Second, the witchcraft was not even necessary for the plot. As it stands, the Nigerians capture Wikus, who is growing an alien arm because of an accidental encounter with alien DNA, and attempt to eat his alien arm. This drives Wikus to escape using the fancy alien weapons that only he among humans can use. Essentially the same scenario could have been achieved if the Nigerians, instead of trying to eat him, were to confine him and force him with torture to use the weapons on their behalf. (Torture is still a negative portrayal, you say?
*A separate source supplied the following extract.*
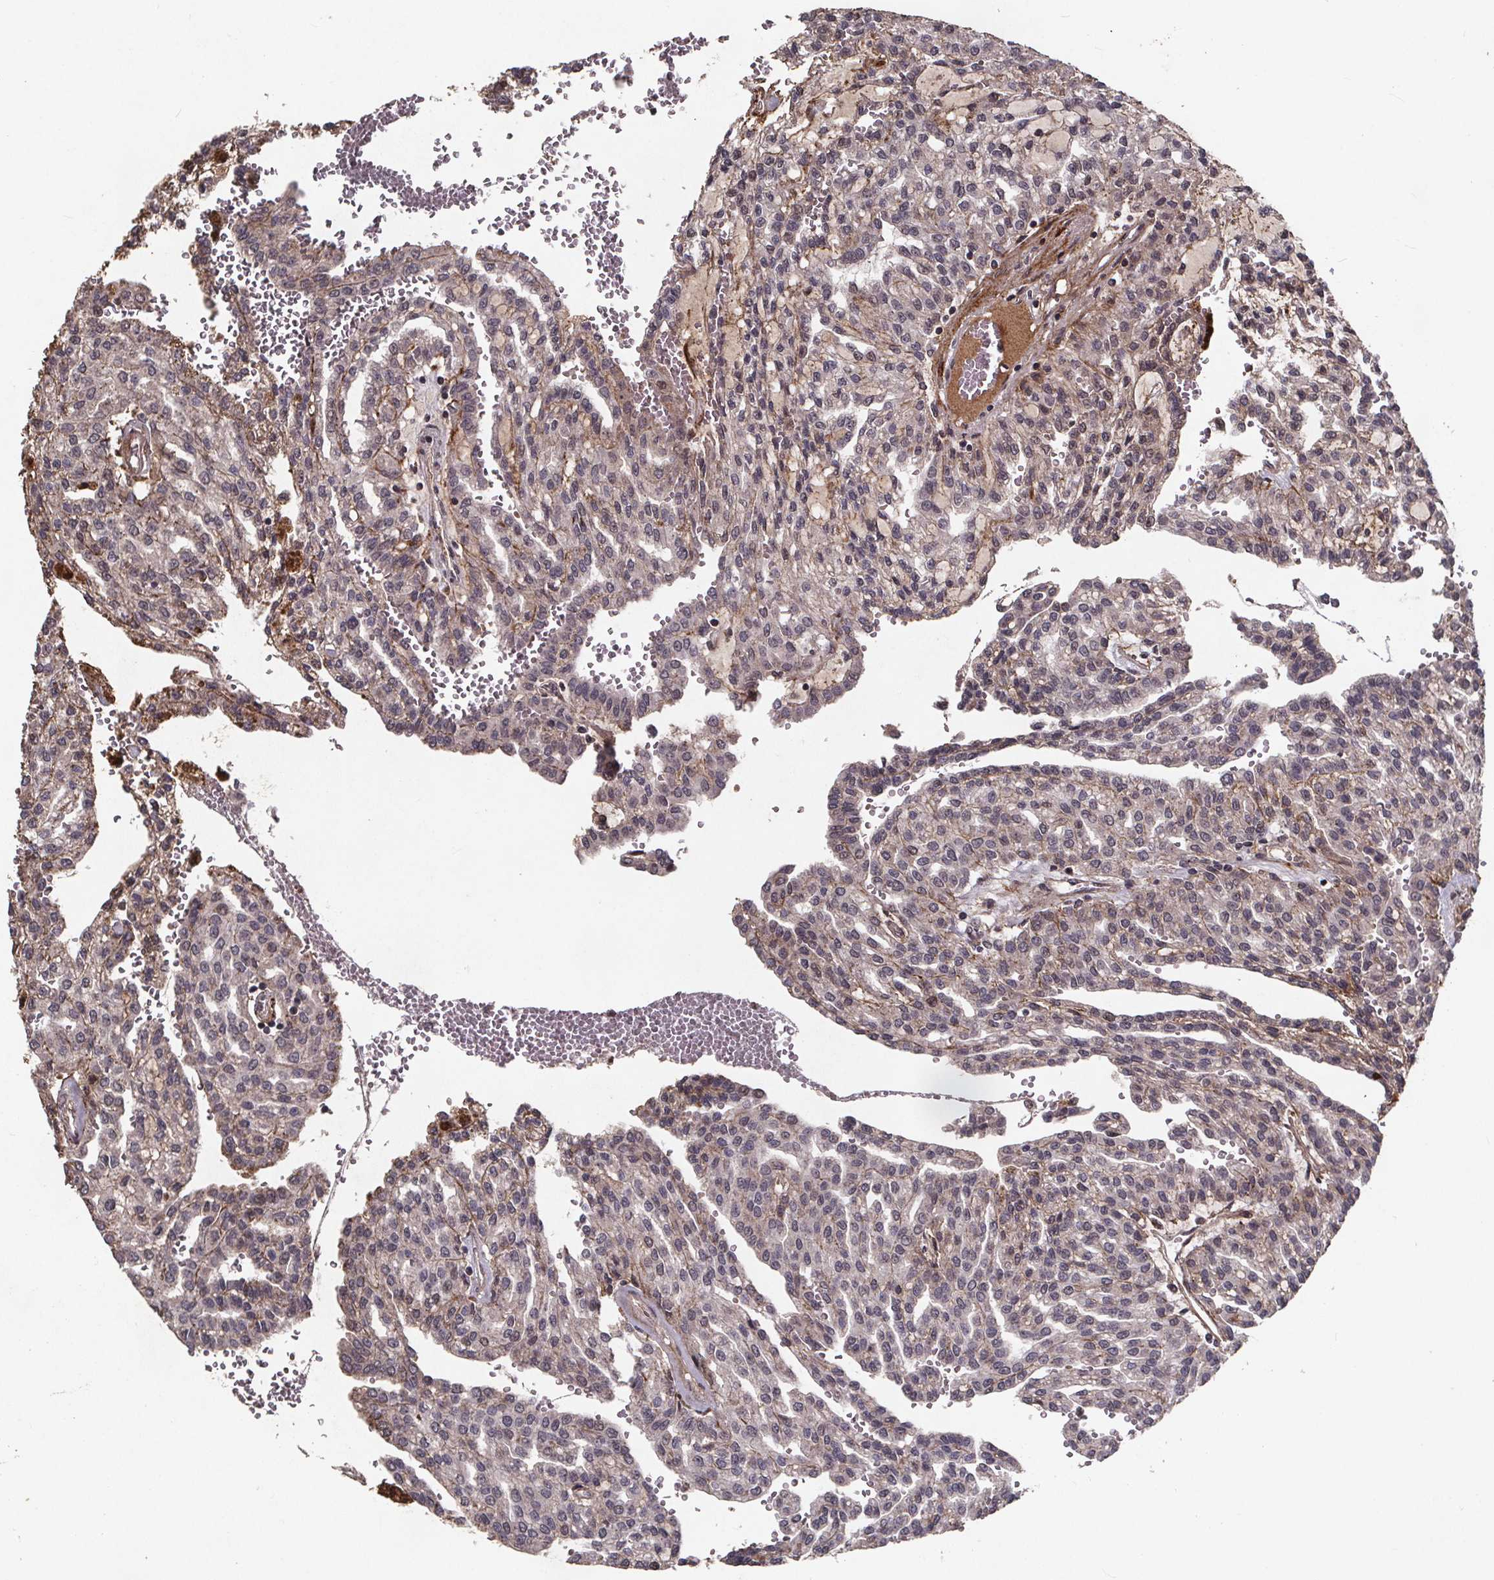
{"staining": {"intensity": "weak", "quantity": "<25%", "location": "cytoplasmic/membranous"}, "tissue": "renal cancer", "cell_type": "Tumor cells", "image_type": "cancer", "snomed": [{"axis": "morphology", "description": "Adenocarcinoma, NOS"}, {"axis": "topography", "description": "Kidney"}], "caption": "Micrograph shows no significant protein expression in tumor cells of adenocarcinoma (renal).", "gene": "GPX3", "patient": {"sex": "male", "age": 63}}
Sure, but in this scenario they’d be on par with the United States of America.)

In his director’s commentary, Neill Blomkamp says that he portrayed the Nigerians this way as a joke, and he apologizes to them (all Nigerians?) and anyone else who is offended by it.

Here is what I say. Neill, meet me at camera three. For District 10, there’s no need to joke like this. We are all humans together in your story. Your movie is not afraid to show us humans the bad news about ourselves. We are all power-hungry, lying, cowardly bitches -- with aliens thrown in. So, show us like we are, and be reasonably authentic, so that if anyone complains that you show Nigerians or anyone else as crooks at all, you can more honestly say that you are holding up the mirror, and it’s up to us what gets reflected in it.

I’ll finish off with a little more praise for your movie.

I love the faux documentary style. I love how the camera floats like my uncle shot it, and the acting is largely improvised (as you explain in your commentary), and somehow you “painted” in alien creatures while keeping it all spontaneous.

I love how you portray many layers of character in some of the interviews. Wikus wife, for instance, shows us a little bowl he had made for her. She says she sat on it (implying some disregard for Wikus’ feelings) and then says that all Wikus’ presents for her were taken away for the investigation . . . but then she made them bring them back (meaning she may have newfound respect for her husband given what she suspects he is going through).

I love that we never learn what the aliens were doing here. I love that, when the humans first blowtorched their way into the alien spaceship, the aliens were huddled in there, covered with feces perhaps, striking a parallel to factory farm animals.

Basically, I love your movie, But you can, and should, be more thorough, when you are trying to portray serious subject matter and make serious points.